The new OSCE security charter was finally adopted at the Istanbul OSCE summit in November 1999. It outlined intended "new steps," including enhancing the focus on security, expanding the OSCE's role in peacekeeping, and the need to counter the growing threats of terrorism, extremism, and drug trafficking. It also stresses the potential threat to regional security posed by "acute economic problems and the degradation of the environment." By that time, however, it was already clear that Russia was losing the battle to forestall NATO's expansion eastwards: the Czech Republic, Poland, and Hungary were formally admitted to the alliance at its Washington summit in April 1999, and seven more countries (Estonia, Latvia, Lithuania, Bulgaria, Romania, Slovakia, and Slovenia) were to follow suit in early 2004.

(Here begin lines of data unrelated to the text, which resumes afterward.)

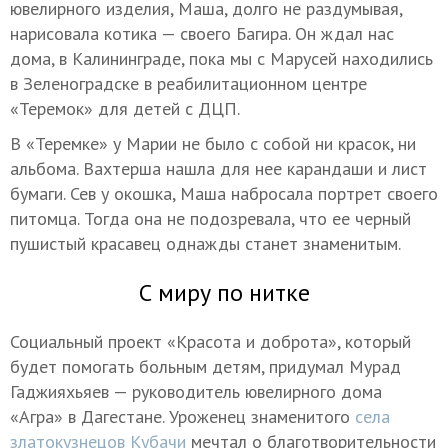
ювелирного изделия, Маша, долго не раздумывая,
нарисовала котика — своего Багира. Он ждал нас
дома, в Калининграде, пока мы с Марусей находились
в Зеленоградске в реабилитационном центре
«Теремок» для детей с ДЦП.
В «Теремке» у Марии не было с собой ни красок, ни
альбома. Вахтерша нашла для нее карандаши и лист
бумаги. Сев у окошка, Маша набросала портрет своего
питомца. Тогда она не подозревала, что ее черный
пушистый красавец однажды станет знаменитым.
С миру по нитке
Социальный проект «Красота и доброта», который
будет помогать больным детям, придумал Мурад
Гаджияхьяев — руководитель ювелирного дома
«Агра» в Дагестане. Уроженец знаменитого
села
златокузнецов Кубачи
мечтал о благотворительности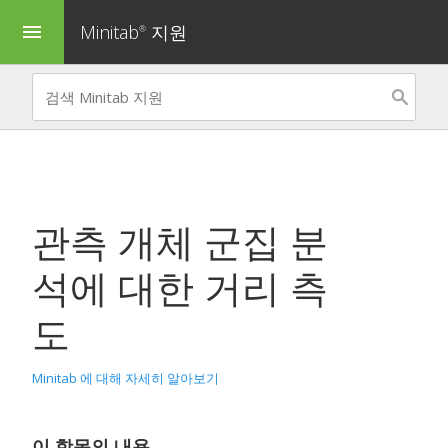
Minitab
지원
menu
®
관측 개체 군집 분
석
에 대한 거리 측
도
Minitab 에 대해 자세히 알아보기
이 항목의 내용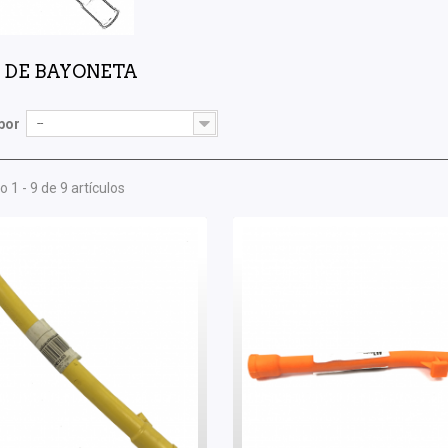
 DE BAYONETA
por
--
 1 - 9 de 9 artículos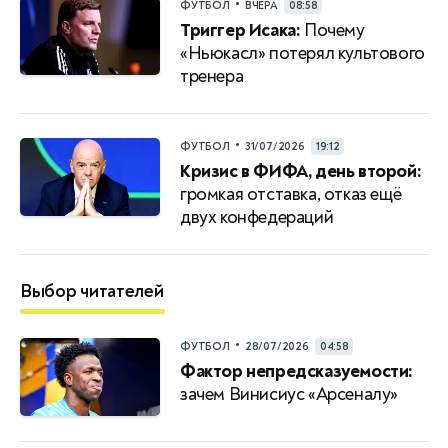
•
ФУТБОЛ
ВЧЕРА
08:58
Триггер Исака:
Почему
«Ньюкасл» потерял культового
тренера
•
ФУТБОЛ
31/07/2026
19:12
Кризис в ФИФА, день второй:
громкая отставка, отказ ещё
двух конфедераций
Выбор читателей
•
ФУТБОЛ
28/07/2026
04:58
Фактор непредсказуемости:
зачем Винисиус «Арсеналу»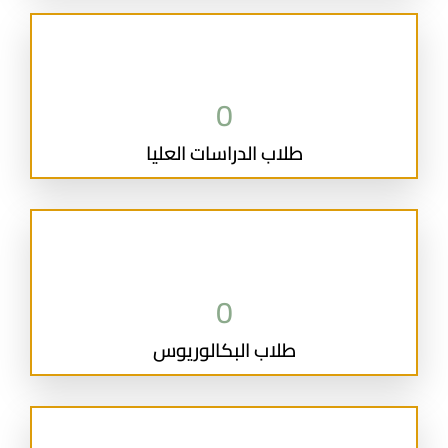
0
طلاب الدراسات العليا
0
طلاب البكالوريوس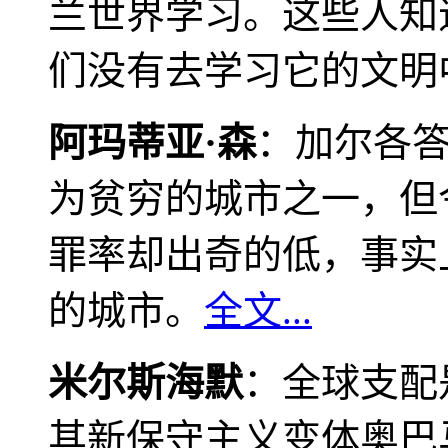
兰世界学习。这些人知
们没有去学习它的文明
阿玛蒂亚·森
：加尔各
为贫穷的城市之一，但
罪率却出奇的低，事实
的城市。
全文...
米尔斯海默
：全球支配
其新保守主义变体奥巴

Russia, nonetheless, persisted in its criticisms of the OSCE. In June 2000, Russian Deputy Foreign Minister Yevgenii Gusarev complained that unnamed Western countries were trying to narrow the OSCE's focus to human rights issues in the former East Bloc. He said such efforts "would reduce the OSCE to nothing," and warned that Russia "will do everything to prevent this." In January 2001, Russian diplomats presented to OSCE Secretary-General Jan Kubis proposals for reforming the OSCE, which met with a lukewarm reception.
The most recent Russian broadside against the OSCE came just days after the NATO summit in Istanbul failed to designate any CIS states as potential candidates for a future round of NATO expansion. Instead, the final communique signed at the summit stressed the importance of enhanced "cooperation" and closer "partnership" between NATO and the states of the South Caucasus and Central Asia, and also Ukraine. The question therefore arises: is Russia trying to persuade its CIS allies that in light of NATO's increased geographical focus on "out-of-area" operations, such as its engagement in Afghanistan, on the one hand, and its reluctance to designate any CIS states as potential future members, on the other, a revamped OSCE could guarantee European security just as effectively?
It should be noted that of the four CIS states (Azerbaijan, Georgia, Ukraine, and Uzbekistan) that have made clear their aspiration to join NATO, two (Georgia and Azerbaijan) declined to sign the joint statement criticizing the OSCE. Turan on 10 July quoted a spokesman for the Azerbaijani Foreign Ministry as saying that Baku had proposed an alternative draft statement that contained the accusation of double standards but also arguing that the OSCE's primary mandate is conflict prevention and mediation, specifically averting "ethnic cleansing" and "the occupation of the territory of sovereign states." Ukraine and Uzbekistan, by contrast, endorsed the Russian initiative.